- Conference: Western Conference
- Record: 10–3 (2–0 Western)
- Head coach: C.M. Best (1st season);
- Captain: H. Wallace Reimann
- Home arena: Lafayette Coliseum

= 1901–02 Purdue Boilermakers men's basketball team =

American college basketball season

The 1901–02 Purdue Boilermakers men's basketball team compiled a 10–3 record, led by returning team captain Wallace Reimann. The team averaged 39 points per game and held their opponents to 18.9 points per game. By sweeping their Indiana opponents of Butler, Indiana, and Indiana State Normal, they claimed the state championship for the second year in a row.

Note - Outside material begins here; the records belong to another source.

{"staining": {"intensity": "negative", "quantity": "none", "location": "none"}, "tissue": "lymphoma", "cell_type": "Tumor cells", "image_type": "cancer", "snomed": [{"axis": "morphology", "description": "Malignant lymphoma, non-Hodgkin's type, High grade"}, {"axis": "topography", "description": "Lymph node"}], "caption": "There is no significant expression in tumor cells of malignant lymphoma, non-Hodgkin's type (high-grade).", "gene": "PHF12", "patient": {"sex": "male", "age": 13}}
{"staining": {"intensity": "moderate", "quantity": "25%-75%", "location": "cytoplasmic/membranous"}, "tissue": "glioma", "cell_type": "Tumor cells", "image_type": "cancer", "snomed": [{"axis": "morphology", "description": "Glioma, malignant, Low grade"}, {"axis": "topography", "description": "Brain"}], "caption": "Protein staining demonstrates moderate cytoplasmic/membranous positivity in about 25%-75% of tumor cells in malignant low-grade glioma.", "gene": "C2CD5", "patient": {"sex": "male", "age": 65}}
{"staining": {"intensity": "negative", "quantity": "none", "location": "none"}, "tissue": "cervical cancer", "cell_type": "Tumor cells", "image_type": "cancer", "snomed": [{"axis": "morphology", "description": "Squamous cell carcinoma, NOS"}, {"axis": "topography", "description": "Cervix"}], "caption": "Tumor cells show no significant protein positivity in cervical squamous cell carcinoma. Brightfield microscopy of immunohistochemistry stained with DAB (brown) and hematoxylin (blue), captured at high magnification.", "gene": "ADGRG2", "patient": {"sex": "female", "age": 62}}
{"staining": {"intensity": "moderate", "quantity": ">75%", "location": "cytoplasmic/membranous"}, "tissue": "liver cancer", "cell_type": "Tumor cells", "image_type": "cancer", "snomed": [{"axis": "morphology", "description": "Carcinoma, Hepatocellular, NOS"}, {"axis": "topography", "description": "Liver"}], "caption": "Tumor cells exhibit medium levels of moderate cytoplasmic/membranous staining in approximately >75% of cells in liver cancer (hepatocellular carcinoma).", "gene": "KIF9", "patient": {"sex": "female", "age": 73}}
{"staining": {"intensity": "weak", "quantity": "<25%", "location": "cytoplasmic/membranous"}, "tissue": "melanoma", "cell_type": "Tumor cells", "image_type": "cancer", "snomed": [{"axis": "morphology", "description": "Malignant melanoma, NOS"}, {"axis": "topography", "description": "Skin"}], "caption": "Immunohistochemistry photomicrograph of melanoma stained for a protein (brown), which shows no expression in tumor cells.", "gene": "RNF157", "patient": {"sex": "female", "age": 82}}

Two particular features of this season were an extended road trip through the South, and a game against Yale. Starting forward Harry Cook died mid-season on February 27, 1902.

== Roster ==

| Player | Position | Class |
|---|---|---|
| H. Wallace Reimann | Forward | Jr. |
| Harry W. Cook | Forward | Jr. |
| John F. G. Miller | Center | Jr. |
| D. Ralph Lucas | Guard | Soph. |
| C. L. Peck | Guard |  |
| Joseph B. Knapp | Sub. Guard |  |
| C. Conroy | Sub. Guard |  |
| W. N. Moore | Sub. Guard |  |
| Simeon V. B. Miller | Sub. Guard | Fr. |
| A. G. Caldwell | Sub. Forward |  |
| J. H. Collier | Sub. Forward |  |

== Games ==

| Date time, TV | Opponent | Result | Record | Site city, state |
| December 18, 1901 | at Nashville Athletic Association | W 30–6 | 1–0 | Nashville, TN |
| December 28, 1901 | at Birmingham Athletic Association | W 37–13 | 2–0 | Birmingham, AL |
| December 30, 1901 | at Birmingham Athletic Association | L 15–19 | 2–1 | Birmingham, AL |
| December 31, 1901 | at Nashville Athletic Association | L 15–18 | 2–2 | Nashville, TN |
| January 2, 1902 | at Chattanooga Athletic Association | W 42–21 | 3–2 | Chattanooga, TN |
| January 3, 1902 | at Chattanooga Athletic Association | W 30–16 | 4–2 | Chattanooga, TN |
| January 4, 1902 | at Cincinnati YMCA | L 31–46 | 4–3 | Cincinnati, OH |
| January 25, 1902 | at Butler | W 30–23 | 5–3 | Indianapolis, IN |
| February 7, 1902 | Indiana State Normal | W 39–17 | 6–3 | Lafayette Coliseum West Lafayette, IN |
| February 15, 1902 | at Indiana Rivalry | W 32–8 | 7–3 (1–0) | Old Assembly Hall West Lafayette, IN |
| February 19, 1902 | Butler | W 71–24 | 8–3 | Lafayette Coliseum West Lafayette, IN |
| March 7, 1902 | Indiana Rivalry | W 71–25 | 9–3 (2–0) | Lafayette Coliseum West Lafayette, IN |
| April 8, 1902 | Yale | W 67–10 | 10–3 | Lafayette Coliseum West Lafayette, IN |
*Non-conference game. (#) Tournament seedings in parentheses.